» **What to work on**:
Make an exact copy of every entry, leaving the pictures out.

Plain-text engineering files:
*** Block opens ***
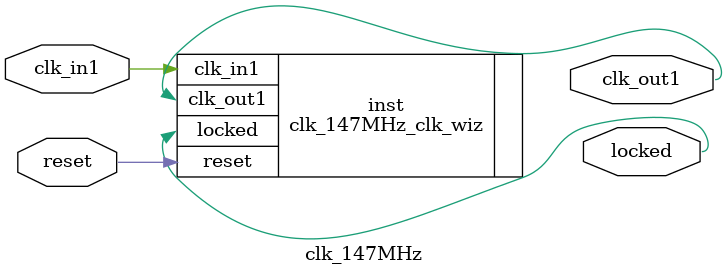
<source format=v>


`timescale 1ps/1ps

(* CORE_GENERATION_INFO = "clk_147MHz,clk_wiz_v6_0_3_0_0,{component_name=clk_147MHz,use_phase_alignment=true,use_min_o_jitter=false,use_max_i_jitter=false,use_dyn_phase_shift=false,use_inclk_switchover=false,use_dyn_reconfig=false,enable_axi=0,feedback_source=FDBK_AUTO,PRIMITIVE=MMCM,num_out_clk=1,clkin1_period=10.000,clkin2_period=10.000,use_power_down=false,use_reset=true,use_locked=true,use_inclk_stopped=false,feedback_type=SINGLE,CLOCK_MGR_TYPE=NA,manual_override=false}" *)

module clk_147MHz 
 (
  // Clock out ports
  output        clk_out1,
  // Status and control signals
  input         reset,
  output        locked,
 // Clock in ports
  input         clk_in1
 );

  clk_147MHz_clk_wiz inst
  (
  // Clock out ports  
  .clk_out1(clk_out1),
  // Status and control signals               
  .reset(reset), 
  .locked(locked),
 // Clock in ports
  .clk_in1(clk_in1)
  );

endmodule

</source>
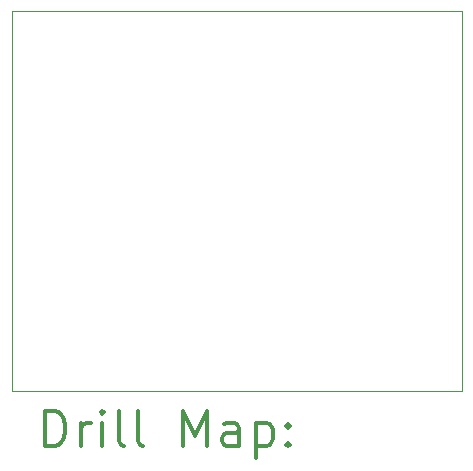
<source format=gbr>
%FSLAX45Y45*%
G04 Gerber Fmt 4.5, Leading zero omitted, Abs format (unit mm)*
G04 Created by KiCad (PCBNEW (5.1.2)-1) date 2022-03-08 20:03:51*
%MOMM*%
%LPD*%
G04 APERTURE LIST*
%ADD10C,0.050000*%
%ADD11C,0.200000*%
%ADD12C,0.300000*%
G04 APERTURE END LIST*
D10*
X22733000Y-8407400D02*
X18923000Y-8407400D01*
X22733000Y-11620500D02*
X22733000Y-8407400D01*
X18923000Y-11620500D02*
X22733000Y-11620500D01*
X18923000Y-8407400D02*
X18923000Y-11620500D01*
D11*
D12*
X19206928Y-12088714D02*
X19206928Y-11788714D01*
X19278357Y-11788714D01*
X19321214Y-11803000D01*
X19349786Y-11831571D01*
X19364071Y-11860143D01*
X19378357Y-11917286D01*
X19378357Y-11960143D01*
X19364071Y-12017286D01*
X19349786Y-12045857D01*
X19321214Y-12074429D01*
X19278357Y-12088714D01*
X19206928Y-12088714D01*
X19506928Y-12088714D02*
X19506928Y-11888714D01*
X19506928Y-11945857D02*
X19521214Y-11917286D01*
X19535500Y-11903000D01*
X19564071Y-11888714D01*
X19592643Y-11888714D01*
X19692643Y-12088714D02*
X19692643Y-11888714D01*
X19692643Y-11788714D02*
X19678357Y-11803000D01*
X19692643Y-11817286D01*
X19706928Y-11803000D01*
X19692643Y-11788714D01*
X19692643Y-11817286D01*
X19878357Y-12088714D02*
X19849786Y-12074429D01*
X19835500Y-12045857D01*
X19835500Y-11788714D01*
X20035500Y-12088714D02*
X20006928Y-12074429D01*
X19992643Y-12045857D01*
X19992643Y-11788714D01*
X20378357Y-12088714D02*
X20378357Y-11788714D01*
X20478357Y-12003000D01*
X20578357Y-11788714D01*
X20578357Y-12088714D01*
X20849786Y-12088714D02*
X20849786Y-11931571D01*
X20835500Y-11903000D01*
X20806928Y-11888714D01*
X20749786Y-11888714D01*
X20721214Y-11903000D01*
X20849786Y-12074429D02*
X20821214Y-12088714D01*
X20749786Y-12088714D01*
X20721214Y-12074429D01*
X20706928Y-12045857D01*
X20706928Y-12017286D01*
X20721214Y-11988714D01*
X20749786Y-11974429D01*
X20821214Y-11974429D01*
X20849786Y-11960143D01*
X20992643Y-11888714D02*
X20992643Y-12188714D01*
X20992643Y-11903000D02*
X21021214Y-11888714D01*
X21078357Y-11888714D01*
X21106928Y-11903000D01*
X21121214Y-11917286D01*
X21135500Y-11945857D01*
X21135500Y-12031571D01*
X21121214Y-12060143D01*
X21106928Y-12074429D01*
X21078357Y-12088714D01*
X21021214Y-12088714D01*
X20992643Y-12074429D01*
X21264071Y-12060143D02*
X21278357Y-12074429D01*
X21264071Y-12088714D01*
X21249786Y-12074429D01*
X21264071Y-12060143D01*
X21264071Y-12088714D01*
X21264071Y-11903000D02*
X21278357Y-11917286D01*
X21264071Y-11931571D01*
X21249786Y-11917286D01*
X21264071Y-11903000D01*
X21264071Y-11931571D01*
M02*

</source>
*** Block closes ***
» **Answer to the problem**:
<source format=v>


`timescale 1ps/1ps

(* CORE_GENERATION_INFO = "clk_147MHz,clk_wiz_v6_0_3_0_0,{component_name=clk_147MHz,use_phase_alignment=true,use_min_o_jitter=false,use_max_i_jitter=false,use_dyn_phase_shift=false,use_inclk_switchover=false,use_dyn_reconfig=false,enable_axi=0,feedback_source=FDBK_AUTO,PRIMITIVE=MMCM,num_out_clk=1,clkin1_period=10.000,clkin2_period=10.000,use_power_down=false,use_reset=true,use_locked=true,use_inclk_stopped=false,feedback_type=SINGLE,CLOCK_MGR_TYPE=NA,manual_override=false}" *)

module clk_147MHz 
 (
  // Clock out ports
  output        clk_out1,
  // Status and control signals
  input         reset,
  output        locked,
 // Clock in ports
  input         clk_in1
 );

  clk_147MHz_clk_wiz inst
  (
  // Clock out ports  
  .clk_out1(clk_out1),
  // Status and control signals               
  .reset(reset), 
  .locked(locked),
 // Clock in ports
  .clk_in1(clk_in1)
  );

endmodule

</source>
<source format=gbr>
%FSLAX45Y45*%
G04 Gerber Fmt 4.5, Leading zero omitted, Abs format (unit mm)*
G04 Created by KiCad (PCBNEW (5.1.2)-1) date 2022-03-08 20:03:51*
%MOMM*%
%LPD*%
G04 APERTURE LIST*
%ADD10C,0.050000*%
%ADD11C,0.200000*%
%ADD12C,0.300000*%
G04 APERTURE END LIST*
D10*
X22733000Y-8407400D02*
X18923000Y-8407400D01*
X22733000Y-11620500D02*
X22733000Y-8407400D01*
X18923000Y-11620500D02*
X22733000Y-11620500D01*
X18923000Y-8407400D02*
X18923000Y-11620500D01*
D11*
D12*
X19206928Y-12088714D02*
X19206928Y-11788714D01*
X19278357Y-11788714D01*
X19321214Y-11803000D01*
X19349786Y-11831571D01*
X19364071Y-11860143D01*
X19378357Y-11917286D01*
X19378357Y-11960143D01*
X19364071Y-12017286D01*
X19349786Y-12045857D01*
X19321214Y-12074429D01*
X19278357Y-12088714D01*
X19206928Y-12088714D01*
X19506928Y-12088714D02*
X19506928Y-11888714D01*
X19506928Y-11945857D02*
X19521214Y-11917286D01*
X19535500Y-11903000D01*
X19564071Y-11888714D01*
X19592643Y-11888714D01*
X19692643Y-12088714D02*
X19692643Y-11888714D01*
X19692643Y-11788714D02*
X19678357Y-11803000D01*
X19692643Y-11817286D01*
X19706928Y-11803000D01*
X19692643Y-11788714D01*
X19692643Y-11817286D01*
X19878357Y-12088714D02*
X19849786Y-12074429D01*
X19835500Y-12045857D01*
X19835500Y-11788714D01*
X20035500Y-12088714D02*
X20006928Y-12074429D01*
X19992643Y-12045857D01*
X19992643Y-11788714D01*
X20378357Y-12088714D02*
X20378357Y-11788714D01*
X20478357Y-12003000D01*
X20578357Y-11788714D01*
X20578357Y-12088714D01*
X20849786Y-12088714D02*
X20849786Y-11931571D01*
X20835500Y-11903000D01*
X20806928Y-11888714D01*
X20749786Y-11888714D01*
X20721214Y-11903000D01*
X20849786Y-12074429D02*
X20821214Y-12088714D01*
X20749786Y-12088714D01*
X20721214Y-12074429D01*
X20706928Y-12045857D01*
X20706928Y-12017286D01*
X20721214Y-11988714D01*
X20749786Y-11974429D01*
X20821214Y-11974429D01*
X20849786Y-11960143D01*
X20992643Y-11888714D02*
X20992643Y-12188714D01*
X20992643Y-11903000D02*
X21021214Y-11888714D01*
X21078357Y-11888714D01*
X21106928Y-11903000D01*
X21121214Y-11917286D01*
X21135500Y-11945857D01*
X21135500Y-12031571D01*
X21121214Y-12060143D01*
X21106928Y-12074429D01*
X21078357Y-12088714D01*
X21021214Y-12088714D01*
X20992643Y-12074429D01*
X21264071Y-12060143D02*
X21278357Y-12074429D01*
X21264071Y-12088714D01*
X21249786Y-12074429D01*
X21264071Y-12060143D01*
X21264071Y-12088714D01*
X21264071Y-11903000D02*
X21278357Y-11917286D01*
X21264071Y-11931571D01*
X21249786Y-11917286D01*
X21264071Y-11903000D01*
X21264071Y-11931571D01*
M02*

</source>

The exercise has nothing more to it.